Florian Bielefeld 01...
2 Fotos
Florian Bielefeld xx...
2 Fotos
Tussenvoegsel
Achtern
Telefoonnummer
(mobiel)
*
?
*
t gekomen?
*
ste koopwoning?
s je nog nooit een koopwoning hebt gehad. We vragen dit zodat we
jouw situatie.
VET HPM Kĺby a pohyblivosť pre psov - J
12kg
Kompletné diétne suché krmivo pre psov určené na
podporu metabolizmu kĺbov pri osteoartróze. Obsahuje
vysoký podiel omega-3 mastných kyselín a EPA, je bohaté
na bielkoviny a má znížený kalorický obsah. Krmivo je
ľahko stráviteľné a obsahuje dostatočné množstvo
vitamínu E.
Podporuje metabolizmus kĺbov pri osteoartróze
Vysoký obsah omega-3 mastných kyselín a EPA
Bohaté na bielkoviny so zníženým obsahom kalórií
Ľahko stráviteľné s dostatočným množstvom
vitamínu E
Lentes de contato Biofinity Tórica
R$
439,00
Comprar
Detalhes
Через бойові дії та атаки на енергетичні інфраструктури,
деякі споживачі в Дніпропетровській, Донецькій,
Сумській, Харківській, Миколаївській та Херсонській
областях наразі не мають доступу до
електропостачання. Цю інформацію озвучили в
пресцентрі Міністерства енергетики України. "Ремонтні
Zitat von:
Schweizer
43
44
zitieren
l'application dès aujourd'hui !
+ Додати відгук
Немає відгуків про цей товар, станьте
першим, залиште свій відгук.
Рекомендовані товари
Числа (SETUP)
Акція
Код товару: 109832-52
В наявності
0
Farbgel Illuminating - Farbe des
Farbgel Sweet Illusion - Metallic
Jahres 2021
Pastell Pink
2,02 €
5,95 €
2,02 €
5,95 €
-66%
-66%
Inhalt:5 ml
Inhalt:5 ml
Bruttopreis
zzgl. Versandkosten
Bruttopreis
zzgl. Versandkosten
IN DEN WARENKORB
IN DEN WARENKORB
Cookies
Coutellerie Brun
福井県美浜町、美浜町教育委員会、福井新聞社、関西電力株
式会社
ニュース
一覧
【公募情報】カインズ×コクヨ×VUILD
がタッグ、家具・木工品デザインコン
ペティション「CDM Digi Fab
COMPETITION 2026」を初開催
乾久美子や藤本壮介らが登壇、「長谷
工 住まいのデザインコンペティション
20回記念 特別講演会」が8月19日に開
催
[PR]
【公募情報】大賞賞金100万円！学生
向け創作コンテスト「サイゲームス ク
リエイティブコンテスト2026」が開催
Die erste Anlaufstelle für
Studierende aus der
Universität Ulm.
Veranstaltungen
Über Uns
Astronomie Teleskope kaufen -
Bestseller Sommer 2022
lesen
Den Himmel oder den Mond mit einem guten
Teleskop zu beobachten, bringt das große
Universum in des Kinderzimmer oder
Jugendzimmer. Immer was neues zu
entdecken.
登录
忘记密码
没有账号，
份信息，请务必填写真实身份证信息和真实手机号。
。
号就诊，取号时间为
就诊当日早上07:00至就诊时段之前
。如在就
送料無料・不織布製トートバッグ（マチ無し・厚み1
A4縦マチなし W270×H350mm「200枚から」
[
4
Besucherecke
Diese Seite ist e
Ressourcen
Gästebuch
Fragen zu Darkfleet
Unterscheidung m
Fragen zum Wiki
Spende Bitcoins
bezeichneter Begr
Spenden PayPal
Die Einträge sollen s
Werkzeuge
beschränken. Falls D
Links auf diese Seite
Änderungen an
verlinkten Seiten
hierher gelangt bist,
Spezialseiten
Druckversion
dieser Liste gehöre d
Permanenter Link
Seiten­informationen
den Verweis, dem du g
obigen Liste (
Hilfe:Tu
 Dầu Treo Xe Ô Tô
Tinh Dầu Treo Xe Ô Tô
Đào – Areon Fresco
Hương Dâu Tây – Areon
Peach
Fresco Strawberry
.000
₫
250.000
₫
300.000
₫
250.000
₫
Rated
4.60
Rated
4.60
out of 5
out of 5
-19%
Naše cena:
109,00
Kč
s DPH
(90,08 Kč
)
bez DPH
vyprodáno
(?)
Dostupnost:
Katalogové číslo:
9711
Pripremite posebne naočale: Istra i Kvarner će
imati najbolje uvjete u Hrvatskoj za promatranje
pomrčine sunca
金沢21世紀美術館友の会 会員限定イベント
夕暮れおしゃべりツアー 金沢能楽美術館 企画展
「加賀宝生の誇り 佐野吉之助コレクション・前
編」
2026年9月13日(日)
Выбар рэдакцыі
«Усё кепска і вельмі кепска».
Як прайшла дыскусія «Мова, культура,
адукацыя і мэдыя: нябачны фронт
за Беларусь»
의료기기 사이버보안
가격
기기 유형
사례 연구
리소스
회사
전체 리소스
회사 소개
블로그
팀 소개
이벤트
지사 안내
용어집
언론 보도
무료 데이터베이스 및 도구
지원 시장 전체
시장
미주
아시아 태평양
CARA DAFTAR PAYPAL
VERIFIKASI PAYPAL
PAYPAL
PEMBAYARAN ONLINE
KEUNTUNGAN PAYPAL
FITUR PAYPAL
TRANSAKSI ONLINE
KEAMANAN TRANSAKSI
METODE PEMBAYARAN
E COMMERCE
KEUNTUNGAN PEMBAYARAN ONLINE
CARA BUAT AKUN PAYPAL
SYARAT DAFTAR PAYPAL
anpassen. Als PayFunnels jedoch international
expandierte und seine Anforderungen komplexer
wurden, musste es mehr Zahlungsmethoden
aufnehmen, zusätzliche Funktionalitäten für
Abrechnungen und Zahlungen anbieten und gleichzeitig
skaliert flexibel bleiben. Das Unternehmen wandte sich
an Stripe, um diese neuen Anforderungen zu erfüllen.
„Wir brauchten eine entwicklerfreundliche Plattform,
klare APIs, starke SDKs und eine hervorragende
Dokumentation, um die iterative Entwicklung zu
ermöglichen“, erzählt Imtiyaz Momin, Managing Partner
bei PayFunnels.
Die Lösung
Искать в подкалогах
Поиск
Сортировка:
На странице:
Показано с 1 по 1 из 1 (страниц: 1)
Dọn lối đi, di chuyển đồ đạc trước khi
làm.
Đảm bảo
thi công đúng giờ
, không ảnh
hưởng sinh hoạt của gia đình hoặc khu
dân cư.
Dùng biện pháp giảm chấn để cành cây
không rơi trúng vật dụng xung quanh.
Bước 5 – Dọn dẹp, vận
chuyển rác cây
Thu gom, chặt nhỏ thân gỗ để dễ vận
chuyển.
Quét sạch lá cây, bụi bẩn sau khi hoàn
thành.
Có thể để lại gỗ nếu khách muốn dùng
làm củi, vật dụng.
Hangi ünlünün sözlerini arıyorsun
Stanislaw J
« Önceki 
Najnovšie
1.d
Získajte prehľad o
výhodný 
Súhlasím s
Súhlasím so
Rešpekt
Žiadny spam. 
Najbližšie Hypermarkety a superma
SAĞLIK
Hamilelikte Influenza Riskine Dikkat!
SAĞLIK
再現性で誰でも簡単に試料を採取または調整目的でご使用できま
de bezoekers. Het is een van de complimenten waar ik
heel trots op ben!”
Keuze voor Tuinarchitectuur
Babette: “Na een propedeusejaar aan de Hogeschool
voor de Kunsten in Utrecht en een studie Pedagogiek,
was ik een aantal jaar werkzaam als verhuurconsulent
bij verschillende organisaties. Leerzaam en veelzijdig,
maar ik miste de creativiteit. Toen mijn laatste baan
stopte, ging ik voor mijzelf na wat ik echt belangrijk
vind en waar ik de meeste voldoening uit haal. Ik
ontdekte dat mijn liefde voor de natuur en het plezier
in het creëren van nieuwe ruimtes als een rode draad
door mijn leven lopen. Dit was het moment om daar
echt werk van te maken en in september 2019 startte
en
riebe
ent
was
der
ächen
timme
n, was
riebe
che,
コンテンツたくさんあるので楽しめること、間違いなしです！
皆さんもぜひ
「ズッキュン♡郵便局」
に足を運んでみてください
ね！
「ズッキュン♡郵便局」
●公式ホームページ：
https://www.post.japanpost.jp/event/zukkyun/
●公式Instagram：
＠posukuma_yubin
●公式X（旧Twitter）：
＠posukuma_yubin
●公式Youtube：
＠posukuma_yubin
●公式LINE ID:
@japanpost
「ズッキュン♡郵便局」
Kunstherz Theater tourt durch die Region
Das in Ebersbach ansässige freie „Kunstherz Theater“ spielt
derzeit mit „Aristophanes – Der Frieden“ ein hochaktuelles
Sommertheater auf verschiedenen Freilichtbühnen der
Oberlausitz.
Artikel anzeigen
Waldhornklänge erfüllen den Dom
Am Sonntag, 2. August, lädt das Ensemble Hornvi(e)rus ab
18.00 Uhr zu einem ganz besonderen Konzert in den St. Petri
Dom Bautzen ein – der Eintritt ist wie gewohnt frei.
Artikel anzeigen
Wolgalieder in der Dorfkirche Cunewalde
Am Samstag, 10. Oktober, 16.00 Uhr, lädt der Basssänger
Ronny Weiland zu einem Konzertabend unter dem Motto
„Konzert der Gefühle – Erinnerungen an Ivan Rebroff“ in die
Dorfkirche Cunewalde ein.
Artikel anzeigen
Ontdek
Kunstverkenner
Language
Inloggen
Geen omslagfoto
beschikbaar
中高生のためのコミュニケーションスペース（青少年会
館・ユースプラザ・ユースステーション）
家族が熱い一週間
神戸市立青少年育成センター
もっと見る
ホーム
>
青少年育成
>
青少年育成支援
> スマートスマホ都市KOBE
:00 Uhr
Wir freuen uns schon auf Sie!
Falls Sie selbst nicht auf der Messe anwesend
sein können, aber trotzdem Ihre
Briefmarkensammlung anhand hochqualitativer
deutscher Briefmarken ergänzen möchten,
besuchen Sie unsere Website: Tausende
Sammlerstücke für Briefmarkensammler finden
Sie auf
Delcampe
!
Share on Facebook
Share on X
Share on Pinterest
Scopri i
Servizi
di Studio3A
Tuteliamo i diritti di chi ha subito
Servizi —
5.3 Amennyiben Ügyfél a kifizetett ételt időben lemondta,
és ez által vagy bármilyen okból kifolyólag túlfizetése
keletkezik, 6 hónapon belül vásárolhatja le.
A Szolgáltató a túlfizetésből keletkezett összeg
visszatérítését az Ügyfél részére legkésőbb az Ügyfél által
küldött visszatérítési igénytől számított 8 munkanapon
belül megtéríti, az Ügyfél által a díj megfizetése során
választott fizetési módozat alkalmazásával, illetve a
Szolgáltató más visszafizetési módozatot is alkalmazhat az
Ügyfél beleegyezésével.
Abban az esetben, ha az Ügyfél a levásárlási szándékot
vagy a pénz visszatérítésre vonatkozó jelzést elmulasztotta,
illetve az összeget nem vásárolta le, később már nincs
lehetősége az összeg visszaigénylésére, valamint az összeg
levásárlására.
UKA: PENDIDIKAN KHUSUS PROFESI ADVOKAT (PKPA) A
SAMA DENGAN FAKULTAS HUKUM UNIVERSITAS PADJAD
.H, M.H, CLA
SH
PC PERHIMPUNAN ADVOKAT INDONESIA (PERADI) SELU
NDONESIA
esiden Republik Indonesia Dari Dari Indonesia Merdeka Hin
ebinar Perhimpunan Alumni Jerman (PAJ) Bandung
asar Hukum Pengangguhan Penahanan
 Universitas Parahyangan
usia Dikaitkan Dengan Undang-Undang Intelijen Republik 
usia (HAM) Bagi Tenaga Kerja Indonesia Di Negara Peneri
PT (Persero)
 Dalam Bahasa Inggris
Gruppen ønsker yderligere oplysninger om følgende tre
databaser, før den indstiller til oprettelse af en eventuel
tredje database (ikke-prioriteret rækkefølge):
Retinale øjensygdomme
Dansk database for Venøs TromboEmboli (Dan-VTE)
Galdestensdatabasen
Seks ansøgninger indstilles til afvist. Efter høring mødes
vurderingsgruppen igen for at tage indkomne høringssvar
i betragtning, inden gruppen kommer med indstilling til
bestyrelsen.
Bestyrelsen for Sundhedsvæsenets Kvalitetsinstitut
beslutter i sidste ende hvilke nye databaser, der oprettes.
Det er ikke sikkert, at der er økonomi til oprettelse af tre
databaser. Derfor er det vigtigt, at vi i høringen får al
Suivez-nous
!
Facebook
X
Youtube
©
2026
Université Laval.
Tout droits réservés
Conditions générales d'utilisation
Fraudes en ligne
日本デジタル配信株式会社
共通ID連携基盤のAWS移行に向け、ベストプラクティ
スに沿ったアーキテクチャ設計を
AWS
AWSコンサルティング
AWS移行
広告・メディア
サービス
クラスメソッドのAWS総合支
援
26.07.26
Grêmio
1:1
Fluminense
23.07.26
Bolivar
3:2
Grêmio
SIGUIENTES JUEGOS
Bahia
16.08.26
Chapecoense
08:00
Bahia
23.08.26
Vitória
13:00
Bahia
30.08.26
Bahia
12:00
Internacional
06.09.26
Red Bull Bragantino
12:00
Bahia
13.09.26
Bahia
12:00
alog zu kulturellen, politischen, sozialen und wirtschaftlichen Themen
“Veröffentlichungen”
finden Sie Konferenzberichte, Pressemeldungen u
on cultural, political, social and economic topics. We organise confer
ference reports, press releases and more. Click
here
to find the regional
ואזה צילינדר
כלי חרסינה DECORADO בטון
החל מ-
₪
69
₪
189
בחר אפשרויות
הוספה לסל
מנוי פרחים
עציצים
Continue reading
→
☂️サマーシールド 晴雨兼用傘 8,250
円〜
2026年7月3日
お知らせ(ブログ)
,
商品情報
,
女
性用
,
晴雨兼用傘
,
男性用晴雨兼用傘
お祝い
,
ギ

######

[Required action]
Reproduce the data line for line, beginning with its very first line and ending after the line that contains "електропостачання. Цю інформацію озвучили в".

[Written solution]
Florian Bielefeld 01...
2 Fotos
Florian Bielefeld xx...
2 Fotos
Tussenvoegsel
Achtern
Telefoonnummer
(mobiel)
*
?
*
t gekomen?
*
ste koopwoning?
s je nog nooit een koopwoning hebt gehad. We vragen dit zodat we
jouw situatie.
VET HPM Kĺby a pohyblivosť pre psov - J
12kg
Kompletné diétne suché krmivo pre psov určené na
podporu metabolizmu kĺbov pri osteoartróze. Obsahuje
vysoký podiel omega-3 mastných kyselín a EPA, je bohaté
na bielkoviny a má znížený kalorický obsah. Krmivo je
ľahko stráviteľné a obsahuje dostatočné množstvo
vitamínu E.
Podporuje metabolizmus kĺbov pri osteoartróze
Vysoký obsah omega-3 mastných kyselín a EPA
Bohaté na bielkoviny so zníženým obsahom kalórií
Ľahko stráviteľné s dostatočným množstvom
vitamínu E
Lentes de contato Biofinity Tórica
R$
439,00
Comprar
Detalhes
Через бойові дії та атаки на енергетичні інфраструктури,
деякі споживачі в Дніпропетровській, Донецькій,
Сумській, Харківській, Миколаївській та Херсонській
областях наразі не мають доступу до
електропостачання. Цю інформацію озвучили в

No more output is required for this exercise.